Задание A —
Какие хозяйства, по словам Чабанова в тексте о Фёдоре Чабанове, входят в его зону?
Задание B —
Назовите все машины, которые упоминаются в тексте о Фёдоре Чабанове.
Задание C —
Перепишите из текста о Фёдоре Чабанове точный фрагмент, начиная с «У конторы правления» и вплоть до «в его голосе.».

Показанный отрывок —
%%

Чабанов Фёдор. Как в степи широкой

Чабанов Ф.В.

Любит он шутку. Схватывает ее мгновенно, на лету. А раз шутка — значит смех, улыбка. Кажется, улыбка врожденная черта характера этого общительного человека. Даже когда внимательно слушает — чуть откинет голову и в сощуренных светлых глазах с темными точками зрачков видны лукавинка, хитринка все понимающего собеседника: не крути, мол, не первый год живем.

— Федор Васильевич! Сейчас в мастерской чистота и полный порядок, хоть проверьте.

— Ишь ты! — Посмотрев на членов правления, он кивнул в сторону говорившего: видали, мол, его? — А если б без подсказки, сразу да аккуратно?.. Ну, ладно, загляну завтра. И еще, товарищи. Давайте посмотрим технику, что на хранение поставили. После дождей, сами знаете, кое-где смазать надо, иначе коррозия...

У конторы правления стоял его «газик», один из тех вездесущих и юрких, что день и ночь колесят по дорогам Алтая. Но этот в своем роде особенный, не часто такие попадаются. Полоса есть на нем — ярко-желтая, с надписью: «Сельхозтехника. Инспектор гостехнадзора». Издалека видно.

— Надзор! — со вздохом и улыбкой сказал Федор Васильевич, ткнув пальцем в броскую надпись.

Не поверил я его улыбке - нотку сожаления уловил в его голосе.

Мелькнула догадка: ведь много лет Чабанов работал на тракторе и комбайне, а теперь — в качестве «надзора». Каково это? Тоже работа, но...

На крыльце шумно толпился народ. Оба мы заметили чьи-то любопытные глаза. Чабанов приблизился ко мне вплотную:

— Понимаешь, был... — Он искал слово, потирая большой палец об указательный. Сказал тепло, как о детище, рожденном им, выстраданном: — Хлеб был! Загребешь, бывало, рукой, а то еще и на зуб попробуешь... Сам убирал, сам, понимаешь... — Махнул рукой. — Ладно, поехали.

Улеглись нахлынувшие воспоминания, и он заговорил о другом и другим тоном.

— Колхоз этот крепкий. План ремонта выполнили — молодцы! Остальные два тоже. У меня в зоне три колхоза и совхоз «Степной». Из головы он по выходит, тяжеловато там... Главный инженер, говорят, звонил, просил утром заглянуть. Зачем? — Улыбнулся: — Не забывают! Не позовут — сам еду. Вот и езжу из одного конца в другой, такая должность моя.

%%

Записанные данные —
%%

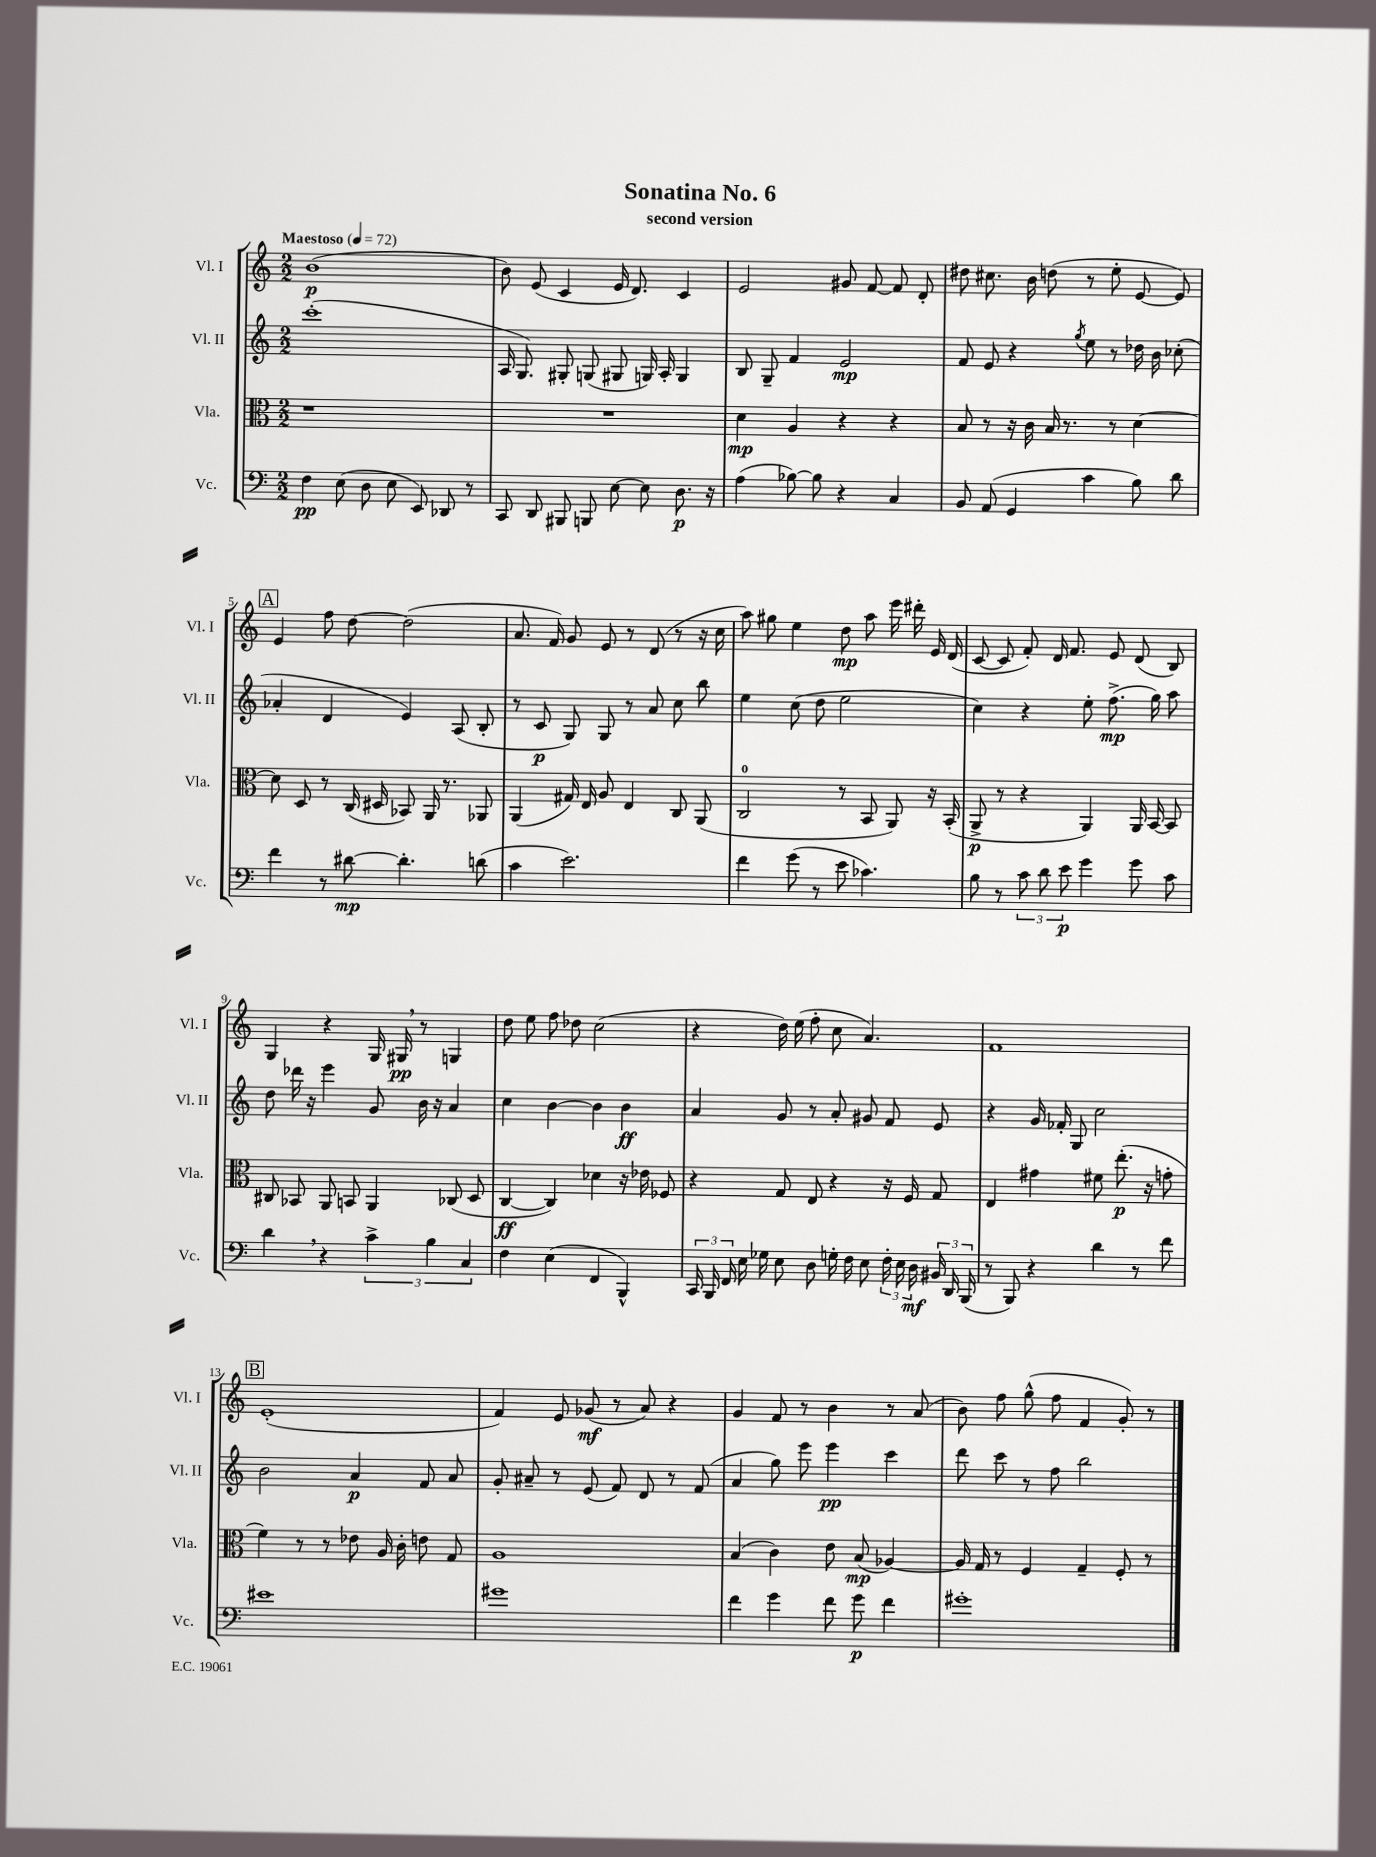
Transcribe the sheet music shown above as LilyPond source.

%%

Ответ A —
Три колхоза и совхоз «Степной».

Ответ B —
Трактор, комбайн, «газик».

Ответ C —
У конторы правления стоял его «газик», один из тех вездесущих и юрких, что день и ночь колесят по дорогам Алтая. Но этот в своем роде особенный, не часто такие попадаются. Полоса есть на нем — ярко-желтая, с надписью: «Сельхозтехника. Инспектор гостехнадзора». Издалека видно.

— Надзор! — со вздохом и улыбкой сказал Федор Васильевич, ткнув пальцем в броскую надпись.

Не поверил я его улыбке - нотку сожаления уловил в его голосе.